● Assignment
Take from the data every line in which the word "Happy" is found.

Stored data entries:
Content starts

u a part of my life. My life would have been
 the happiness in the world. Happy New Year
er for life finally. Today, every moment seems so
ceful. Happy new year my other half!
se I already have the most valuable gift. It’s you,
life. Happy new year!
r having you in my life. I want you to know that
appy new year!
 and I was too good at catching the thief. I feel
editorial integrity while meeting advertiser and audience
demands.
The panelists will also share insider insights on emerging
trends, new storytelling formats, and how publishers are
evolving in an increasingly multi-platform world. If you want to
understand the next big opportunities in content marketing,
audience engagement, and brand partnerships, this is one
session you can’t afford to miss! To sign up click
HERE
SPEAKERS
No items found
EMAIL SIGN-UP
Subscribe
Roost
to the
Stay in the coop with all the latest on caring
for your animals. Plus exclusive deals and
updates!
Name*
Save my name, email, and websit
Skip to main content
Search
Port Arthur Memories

Content ends
Content starts

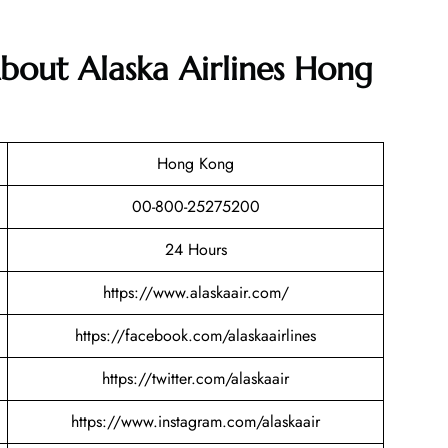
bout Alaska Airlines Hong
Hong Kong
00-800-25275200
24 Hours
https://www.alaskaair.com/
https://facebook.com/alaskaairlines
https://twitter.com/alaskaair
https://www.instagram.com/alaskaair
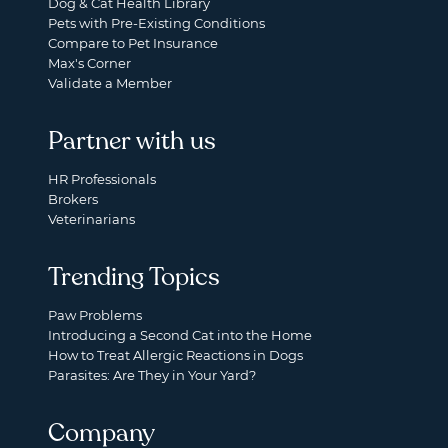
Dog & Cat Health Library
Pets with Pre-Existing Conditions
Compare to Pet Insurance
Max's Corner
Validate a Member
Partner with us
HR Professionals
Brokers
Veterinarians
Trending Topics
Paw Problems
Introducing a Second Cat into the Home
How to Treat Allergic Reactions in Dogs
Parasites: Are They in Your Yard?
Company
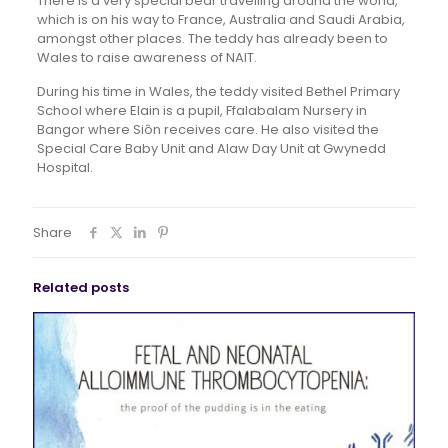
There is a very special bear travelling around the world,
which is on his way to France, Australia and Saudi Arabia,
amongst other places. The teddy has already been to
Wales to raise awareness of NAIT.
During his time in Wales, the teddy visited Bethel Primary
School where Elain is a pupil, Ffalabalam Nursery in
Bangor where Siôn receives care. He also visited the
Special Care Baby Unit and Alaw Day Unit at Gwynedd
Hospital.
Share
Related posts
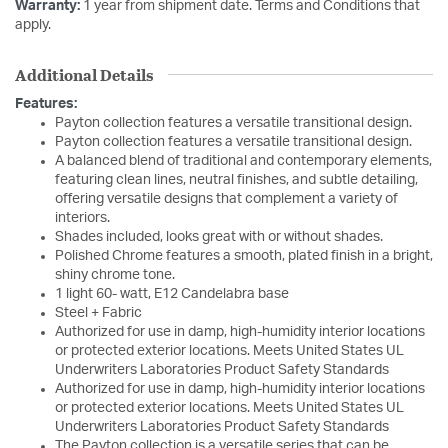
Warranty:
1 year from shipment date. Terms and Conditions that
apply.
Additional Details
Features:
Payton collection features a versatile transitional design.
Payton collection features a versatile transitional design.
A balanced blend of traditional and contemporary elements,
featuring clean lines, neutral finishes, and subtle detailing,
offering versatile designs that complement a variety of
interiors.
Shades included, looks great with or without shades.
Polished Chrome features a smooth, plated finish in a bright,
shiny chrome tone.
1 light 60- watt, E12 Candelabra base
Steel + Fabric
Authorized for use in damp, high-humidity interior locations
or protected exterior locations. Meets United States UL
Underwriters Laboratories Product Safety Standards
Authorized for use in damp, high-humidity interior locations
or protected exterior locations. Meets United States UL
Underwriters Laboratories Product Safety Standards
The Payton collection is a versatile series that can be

Content ends

● Worked solution
 the happiness in the world. Happy New Year
ceful. Happy new year my other half!
life. Happy new year!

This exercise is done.